Anyway...I read an article earlier about the long tail theory of music consumption on the web – the idea that having access to work by more obscure artists would mean that more obscure artists were consumed: not so apparently;
‘For example, eMusic CEO David Pakman again pointed out last week that Apple's iTunes Music increases the importance of the hit: 90 per cent of revenues come from 10 per cent of the catalog.’ [1]
But why is this you ask yourself;
‘"An obvious answer is that it’s through people chatting to each other and seeing the music talked about in the media. That’s what culture is. So the fact we’re seeing the log normal distribution here may point to the power of culture on people’s choices. Chris Anderson’s hypothesis of a Pareto power law would be much more about random, individual choices – people alone with their computers. So perhaps, this debate of 'thick versus fat' is really about the power of culture in determining demand".’ [2]
This definition of “what culture is’ is so depressing I’m going to go and listen to some early Nickleback just to prove them wrong.

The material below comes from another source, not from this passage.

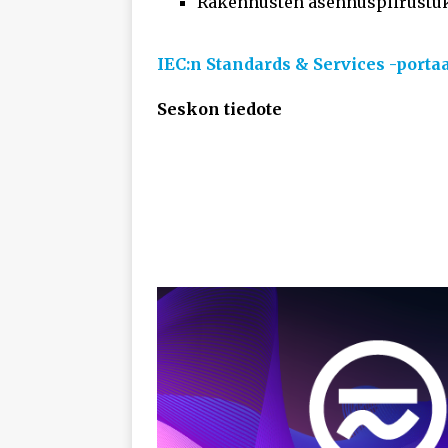
Rakennusten asennuspiirustu
IEC:n Standards & Services -portaa
Seskon tiedote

So I guess the above applies to all music cultcha circles, and the indie(?!) version is just a mirror of the more mainstream stuff hence Wavves’ hype but did the really ask for it? What we have now is people desperately trying to upload something ultra new, ultra awsome and ultra fast, not much of an alternative to the cultural conflaguration of NME-esque hype which really did eat itself in the end but at least you can listen to it for free now, and discard it at your leisure.